Well, my DH set the traps last night when I was at work, and was too tired to take me out & show me WHERE he put them when I got home near midnight  , so no clue where/how he did it. The 2 dogs are penned, which makes me nervous because Isaiah the Pry is pretty good at doing his job as LGD, but not GREAT at it yet ( he's only 6 mo. old) , in evidence that we are still losing poultry(but to his credit only one while he was on guard). Poultry are penned today, as I have no idea where the traps are. Haven't heard back from the trapping group I emailed yet. 
I will tell my husband what you said to do Boonieman. What is the purpose of the wax paper? I think he did chain them to a tree, but not sure. :shrug:


----------



## elkhound (May 30, 2006)

the wax paper goes between the pan(trigger)and the jaws of trap.this is to keep dirt from going under trap pan and keeping it from firing.you can use wax paper,screen wire like on a front door or cup cake papers.or a big sycamore leaf if you run out .......


----------



## Kstornado11 (Mar 17, 2006)

Ok, I see... I will tell my hubby when he gets home! Also, I have another question... what kind of predator just takes the HEAD? I found a wild turkey, at least I THINK it was, from the feathers,size & legs (WASN'T one of mine!) dead, w/ just the head missing, covered in maggots , so it had been there awhile. What would behead it and NOT eat it?? :shrug:


----------



## farmer brad (Jul 20, 2006)

chupacabra LOL LOL

http://skepdic.com/chupa.html

sorry just could not get that out of my mind LOL


----------



## Trapper (Jun 2, 2006)

Kstornado11 said:



> We have either a coyote or a dog going after our poultry. Just bought two leg traps at the feed store. What is a good bait, and how shall we set up the traps? Any help would be appriciated!
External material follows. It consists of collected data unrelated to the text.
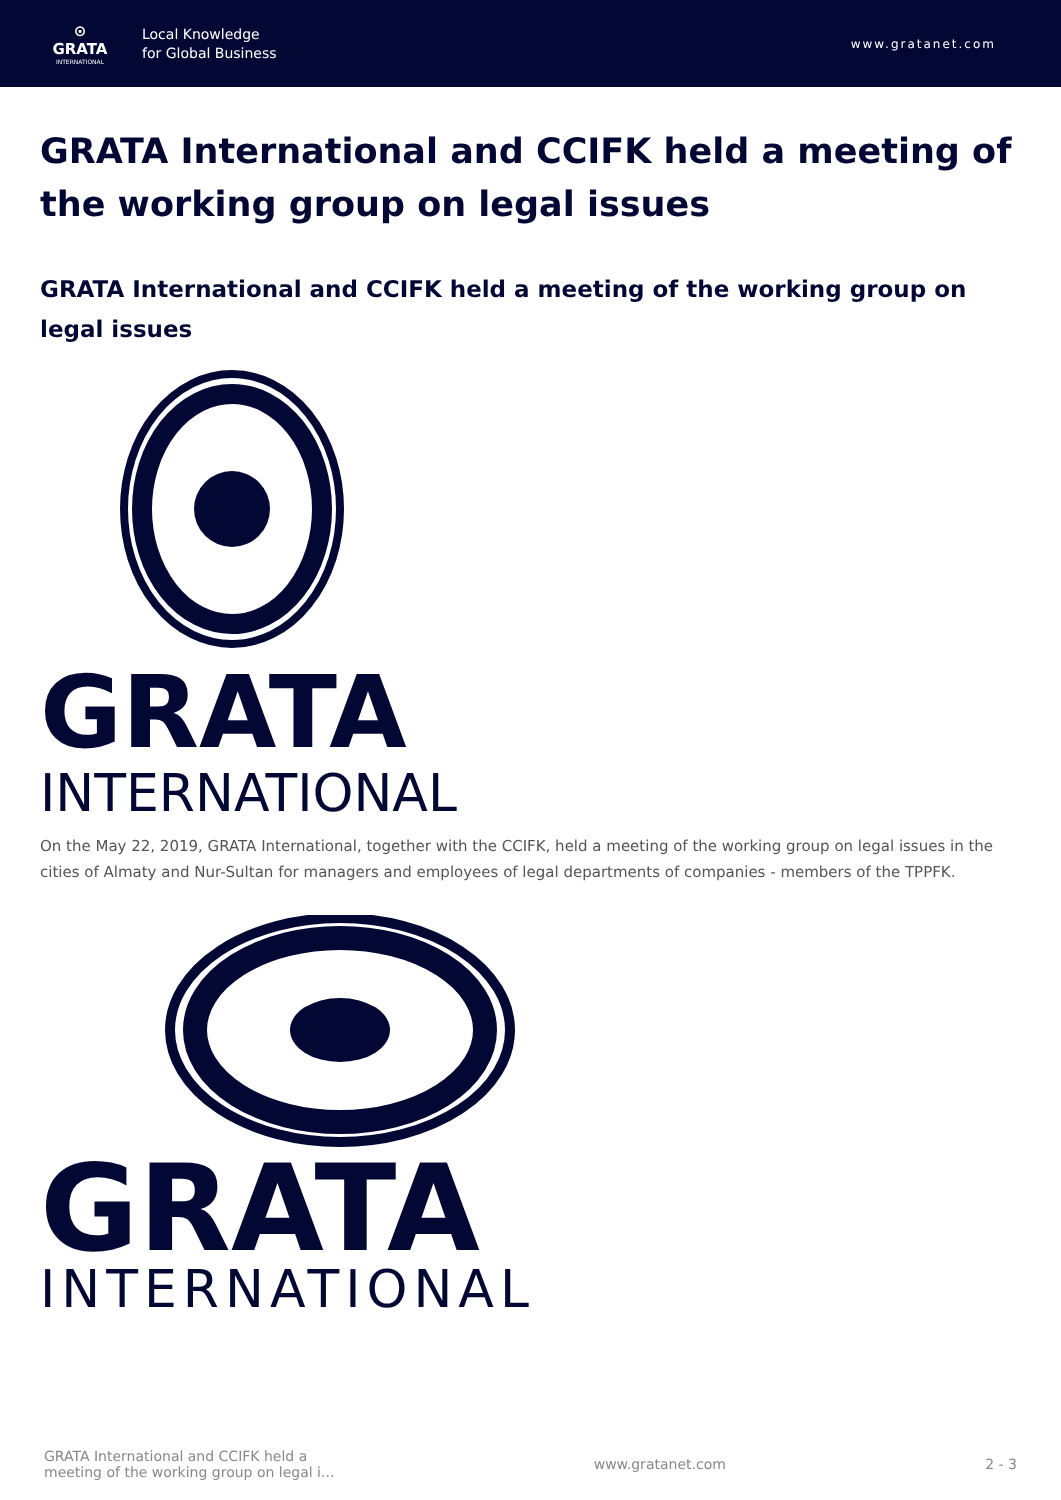⊙
GRATA
INTERNATIONAL
Local Knowledge
for Global Business
www.gratanet.com
GRATA International and CCIFK held a meeting of the working group on legal issues
GRATA International and CCIFK held a meeting of the working group on legal issues
GRATA
INTERNATIONAL
On the May 22, 2019, GRATA International, together with the CCIFK, held a meeting of the working group on legal issues in the cities of Almaty and Nur-Sultan for managers and employees of legal departments of companies - members of the TPPFK.
GRATA
INTERNATIONAL
GRATA International and CCIFK held a
meeting of the working group on legal i...
www.gratanet.com 2 - 3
You have received a lot of good advice. First I am not sure that your problem is coyotes (very possible raccoons or other preditors) but if it is, trap size and the location you use are very important in catching the culprit. At very least a 1 3/4 coil spring size or larger is needed. I prefer a #2 size. The snare idea will work and you don't need fence or gates to hang them. Remember all animals are creatures of habit and very much use the same roadways for there travels. Knowing these travalways will give you all the advantage you will need. The Wisconsin Trappers Education program has a very good tape on the use of snares or as we call them here restaining cable devices. Confidence lacking here the recomdation to locating a local trapper with experience could be very beneficial for you. If you have any questions that you think I can help with just ask. Good luck with this challenge, wish all the success. Trapper :hobbyhors


----------



## Kstornado11 (Mar 17, 2006)

Do raccoons hunt during the day? All our losses have been in the daytime, or before sunset. Can they carry away a turkey this size? :shrug:


----------



## Ross (May 9, 2002)

I've heard owls will take the head off to drink the birds blood. Anyone know if that's true?


----------